The attorney general said the prosecutors possessed evidence including arms, ammunition, documents, handmade grenades and legally documented confessions. He called for the death penalty against them.

In the session last month, 10 of the defendants asked for lawyers to defend them and to reply in writing to the charges against them. One of them, Sultan. G, asked to be given the opportunity to defend himself. He said he had been the imam of a mosque in Al-Bawadi district in Jeddah for three years and that he had advised thousands of people who prayed with him against sedition.

He initially denied knowing Al-Ansari, who was killed by the security forces, but later said he was his colleague at a school.
"But I still prayed with him against sedition!"
"How about the rest of the charges?"
"We never prayed about those."

He said Al-Ansari asked him to go and preach in Iraq because people there were ignorant about Islam.
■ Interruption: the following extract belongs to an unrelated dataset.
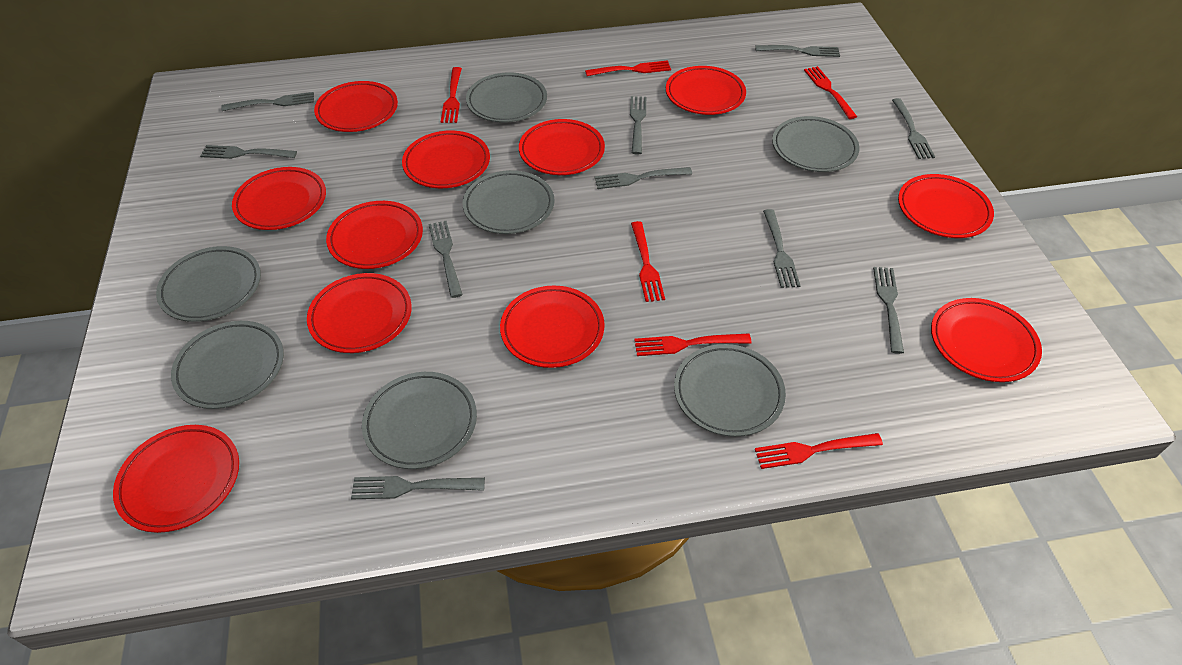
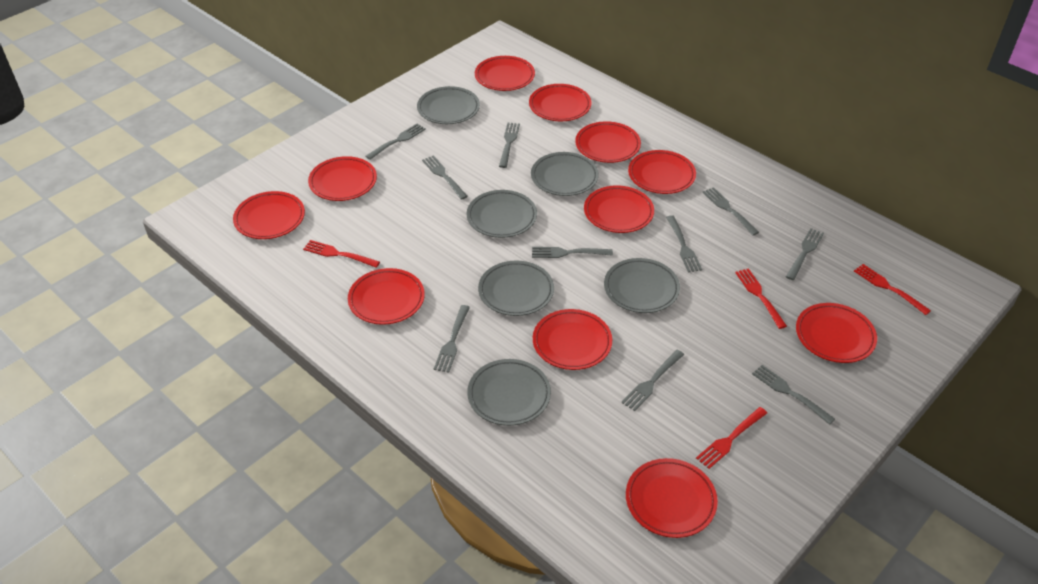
grey plate: [156,246,261,322] [171,321,284,409] [362,372,477,469] [463,170,555,234] [466,73,547,122] [674,344,786,437] [772,116,859,172] = 7 -> [417,86,480,124] [467,190,537,238] [467,359,551,426] [478,261,554,316] [531,152,599,196] [604,258,680,313] = 6
red fork: [441,67,462,123] [585,60,671,76] [631,221,665,302] [634,333,751,356] [755,433,883,469] [804,66,857,119] = 6 -> [303,240,380,268] [696,407,767,469] [735,268,787,329] [854,264,931,315] = 4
He said his only crime was to go to Iraq without official permission. He also claimed CDs in his possession when he was caught only contained recordings that he used in his Friday sermons.

All the defendants are Saudis. Five of them hold university degrees, five have secondary school certificates and one is a graduate of a technical training institute.
And you thought poverty and ignorance were the leading causes of terrorism...
Al-Ansari went out to fight in Afghanistan in 1993. He stayed for a year before coming back to the Kingdom. He then went to Britannia and afterward Somalia where he stayed for six months and got married.

He came back to the Kingdom in 1998 with a forged Somali passport. He stayed in the Kingdom for one month then went to Yemen where he stayed for four years and got married again. He returned to the Kingdom in 2002, crossing the border by foot.

He was known for his connections with Saad Al-Fakeeh and Muhammad Al-Masaari, two Saudi opponents who were living abroad, but there was no proof he was a member of Al-Qaeda or had any connections with its leaders even though he believed in its ideology.